Bayesian Knowledge Tracing (BKT)

After 3–5 pilot semesters

BKT models proficiency as a hidden state that evolves with each learning event, estimating the probability that a student has truly learned a skill versus performing correctly by chance. It naturally handles the "lucky guess" and "careless mistake" failure modes. Integrating BKT would replace the current trajectory adjustment heuristic with a principled probabilistic model of learning dynamics.

Multi-Dimensional Fairness Monitoring

After 3+ pilot semesters across institutions

Currently fairness is monitored using enrollment cohort as a proxy grouping. With data across multiple institutions, we can test for scoring equity across institution type (community college vs. research university), course format (online vs. in-person), and engagement pattern clusters — without ever collecting protected demographic attributes.

Genuineness Model Calibration

After 1–2 pilot semesters

The genuineness score currently combines consistency, velocity, and anomaly penalty with implicit equal weighting. With outcome data (did students with high genuineness scores actually retain their gains?), we can learn the optimal combination weights and potentially add new input signals such as time-between-assessments and practice frequency.

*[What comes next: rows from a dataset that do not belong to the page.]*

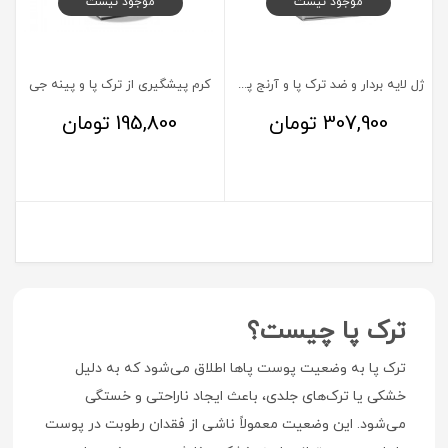
موجود نیست
موجود نیست
ژل لایه بردار و ضد ترک پا و آرنج پدی لافارر 60 میلی لیتر
کرم پیشگیری از ترک پا و پینه جی
307,900
تومان
195,800
تومان
ترک پا چیست؟
ترک پا به وضعیت پوست پاها اطلاق می‌شود که به دلیل
خشکی یا ترک‌های جلدی، باعث ایجاد ناراحتی و خستگی
می‌شود. این وضعیت معمولاً ناشی از فقدان رطوبت در پوست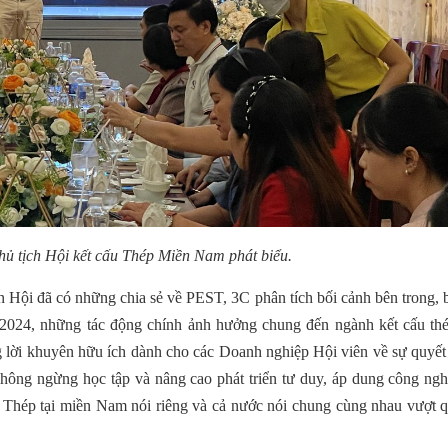
hủ tịch Hội kết cấu Thép Miền Nam
phát biểu.
Hội đã có những chia sẻ về PEST, 3C phân tích bối cảnh bên trong, 
 2024, những tác động chính ảnh hưởng chung đến ngành kết cấu thép
lời khuyên hữu ích dành cho các Doanh nghiệp Hội viên về sự quyết
 không ngừng học tập và nâng cao phát triển tư duy, áp dung công ng
p Thép tại miền Nam nói riêng và cả nước nói chung cùng nhau vượt 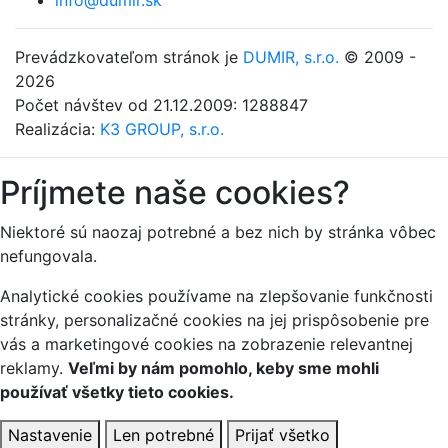
Prevádzkovateľom stránok je
DUMIR, s.r.o.
© 2009 -
2026
Počet návštev od 21.12.2009: 1288847
Realizácia:
K3 GROUP, s.r.o.
Príjmete naše cookies?
Niektoré sú naozaj potrebné a bez nich by stránka vôbec
nefungovala.
Analytické cookies používame na zlepšovanie funkčnosti
stránky, personalizačné cookies na jej prispôsobenie pre
vás a marketingové cookies na zobrazenie relevantnej
reklamy.
Veľmi by nám pomohlo, keby sme mohli
používať všetky tieto cookies.
Nastavenie
Len potrebné
Prijať všetko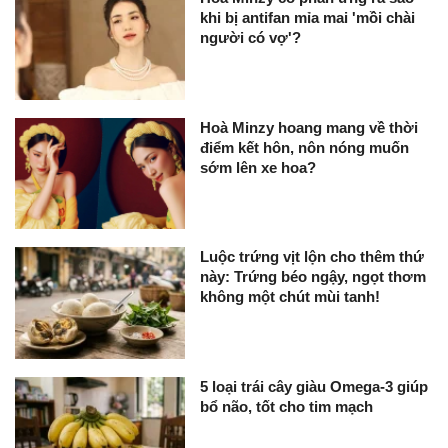
khi bị antifan mỉa mai 'mồi chài
người có vợ'?
Hoà Minzy hoang mang về thời
điểm kết hôn, nôn nóng muốn
sớm lên xe hoa?
Luộc trứng vịt lộn cho thêm thứ
này: Trứng béo ngậy, ngọt thơm
không một chút mùi tanh!
5 loại trái cây giàu Omega-3 giúp
bổ não, tốt cho tim mạch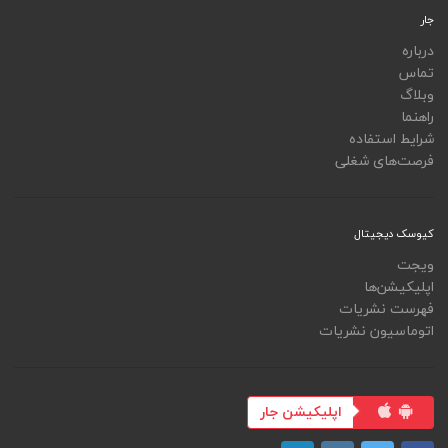
جار
درباره
تماس
وبلاگ
راهنما
شرایط استفاده
فرصت‌های شغلی
کیوسک دیجیتال
ویجت
اپلیکیشن‌ها
فهرست نشریات
اتوماسیون نشریات
اپلیکیشن جار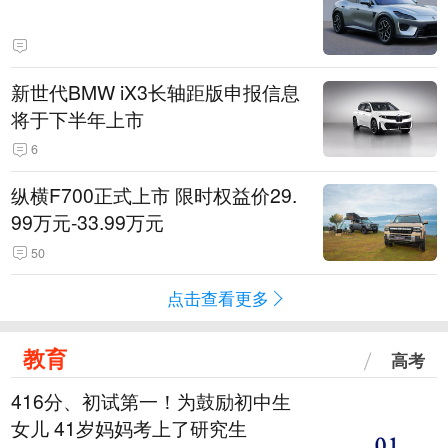
新世代BMW iX3长轴距版申报信息
将于下半年上市
6
纵横F700正式上市 限时权益价29.
99万元-33.99万元
50
点击查看更多
教育
高考
416分、初试第一！为鼓励初中生
女儿 41岁妈妈考上了研究生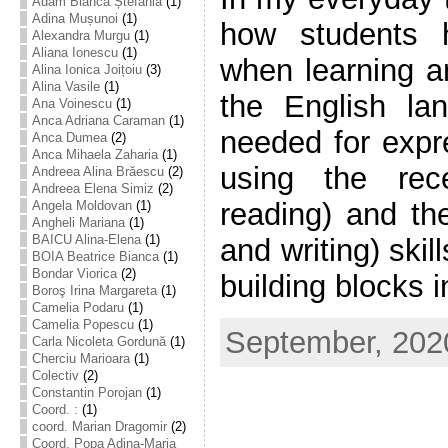
Adam Bianca Ștefania
(1)
Adina Mușunoi
(1)
how students 
Alexandra Murgu
(1)
Aliana Ionescu
(1)
when learning a
Alina Ionica Joițoiu
(3)
Alina Vasile
(1)
the English la
Ana Voinescu
(1)
Anca Adriana Caraman
(1)
needed for expr
Anca Dumea
(2)
Anca Mihaela Zaharia
(1)
using the rece
Andreea Alina Brăescu
(2)
Andreea Elena Simiz
(2)
reading) and th
Angela Moldovan
(1)
Angheli Mariana
(1)
BAICU Alina-Elena
(1)
and writing) skil
BOIA Beatrice Bianca
(1)
Bondar Viorica
(2)
building blocks in
Boroş Irina Margareta
(1)
Camelia Podaru
(1)
Camelia Popescu
(1)
September, 2020
Carla Nicoleta Gordună
(1)
Cherciu Marioara
(1)
Colectiv
(2)
Constantin Porojan
(1)
Coord. :
(1)
coord. Marian Dragomir
(2)
Coord. Popa Adina-Maria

Predictive Confidence Intervals

After 2–3 pilot semesters

Current intervals describe uncertainty about the present estimate. With longitudinal data, we can produce predictive intervals: "based on students with similar trajectories, this student's score is likely to be between X and Y by end of term." This transforms the CI from a retrospective measurement into a forward-looking planning tool for faculty.

The Design Principle Behind Every Future Change

Every parameter in the current engine has been set to a defensible default. No parameter has been set by convenience. As data accumulates, each default can be replaced with an empirically learned value — but only when the evidence justifies the change with confidence exceeding the prior. This is not a system that will drift. It is a system designed to sharpen.

12

Conclusion

Arrival's proficiency engine is not a black box that assigns numbers. It is a transparent, governed pipeline where every score can be traced to its evidence sources, every estimate carries an honest confidence interval, and every automated decision is conditional on satisfying fairness, explainability, and uncertainty constraints.

The recent corrections addressed fundamental accuracy issues: stale evidence contaminating current estimates, source count imbalances distorting the signal, false confidence from narrow evidence, and a trajectory analysis that was systematically one observation behind. Five of seven corrections are grounded in well-established statistical methods. One was a definitive bug fix. The remaining heuristic component is clearly identified and scheduled for empirical calibration.

We do not claim this system is perfect. We claim it is honest about what it knows, transparent about how it knows it, and designed to get sharper with every semester of data it encounters. That is the standard faculty should expect from any system that presumes to measure what their students know.